## Task requirements
**a.** Answer these questions about the text on online prices:
(i) By how much did grocery prices rise year over year?
(ii) Which category had the largest month-over-month price increase, and by what percentage?
(iii) How much did consumers spend online in January?
**b.** Can you write the next part of the text on online prices, picking up right after its final sentence?

## Text excerpt
- Online prices have fallen for the fifth consecutive month, dipping 1% in January year over year, according to Adobe's Digital Price Index. Compared to December’s holiday discounts, online prices rose by 1.7%
- Flowers and gift-related purchases saw the one of greatest drops in year over year price decreases at 21.6%, followed by computers (-15.8%), electronics (-11.9%), sporting goods (-6.4%), toys (-5.5%) and home and garden prices (-3.5%), the report found.
- By contrast, grocery prices saw the one of the greatest jumps at 12.6% year over year, followed by pet products (10.5%) tools and home improvement (6.9%), per the report. Personal care, office supplies, furniture and bedding, non-prescription drugs, medical equipment and apparel also saw price increases year over year.
Other categories are seeing a price rebound following the holiday season. Taking into account month over month price changes, Adobe found jewelry prices rose 5.8% month over month, followed by toys (4.9%), electronics (2.1%), computers (2.1%) and appliances (1.8%), per the report.
“The rising cost of living has made consumers more cautious about discretionary spending, with $72.2 billion spent online in January, a modest increase of 1.7% year-over-year,” Patrick Brown, vice president of growth marketing and insights at Adobe, said in a statement. “Current demand levels are driving retailers to hold prices down and continue to clear out excess inventory. As shoppers become more selective in where they spend their money, e-commerce will be an important battleground this year as brands seek to retain customers and drive experience-led growth.”

## Data for analysis

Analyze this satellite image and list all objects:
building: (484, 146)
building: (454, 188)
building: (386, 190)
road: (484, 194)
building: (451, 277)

## Results of the exercise
**a.**
(i) 12.6%
(ii) Jewelry, at 5.8%
(iii) $72.2 billion

**b.**
In August, Adobe’s Digital Price Index released a report that also detected a dip in prices in July. At that time, online prices also dropped 1% compared to the previous year and 2% compared to the previous month. While electronics, toy prices, books, jewelry and clothing dropped that month, grocery, pet products, tools and home improvement prices and medical supply prices rose.
In light of inflation woes, grocery retailers have had to reduce prices to attract shoppers. A recent Deloitte report found that two-thirds of the retail executives surveyed said they believe prices will be more important to shoppers than loyalty to brands and retailers. However, the recent slowdown in inflation may offer both retailers and shoppers some reprieve.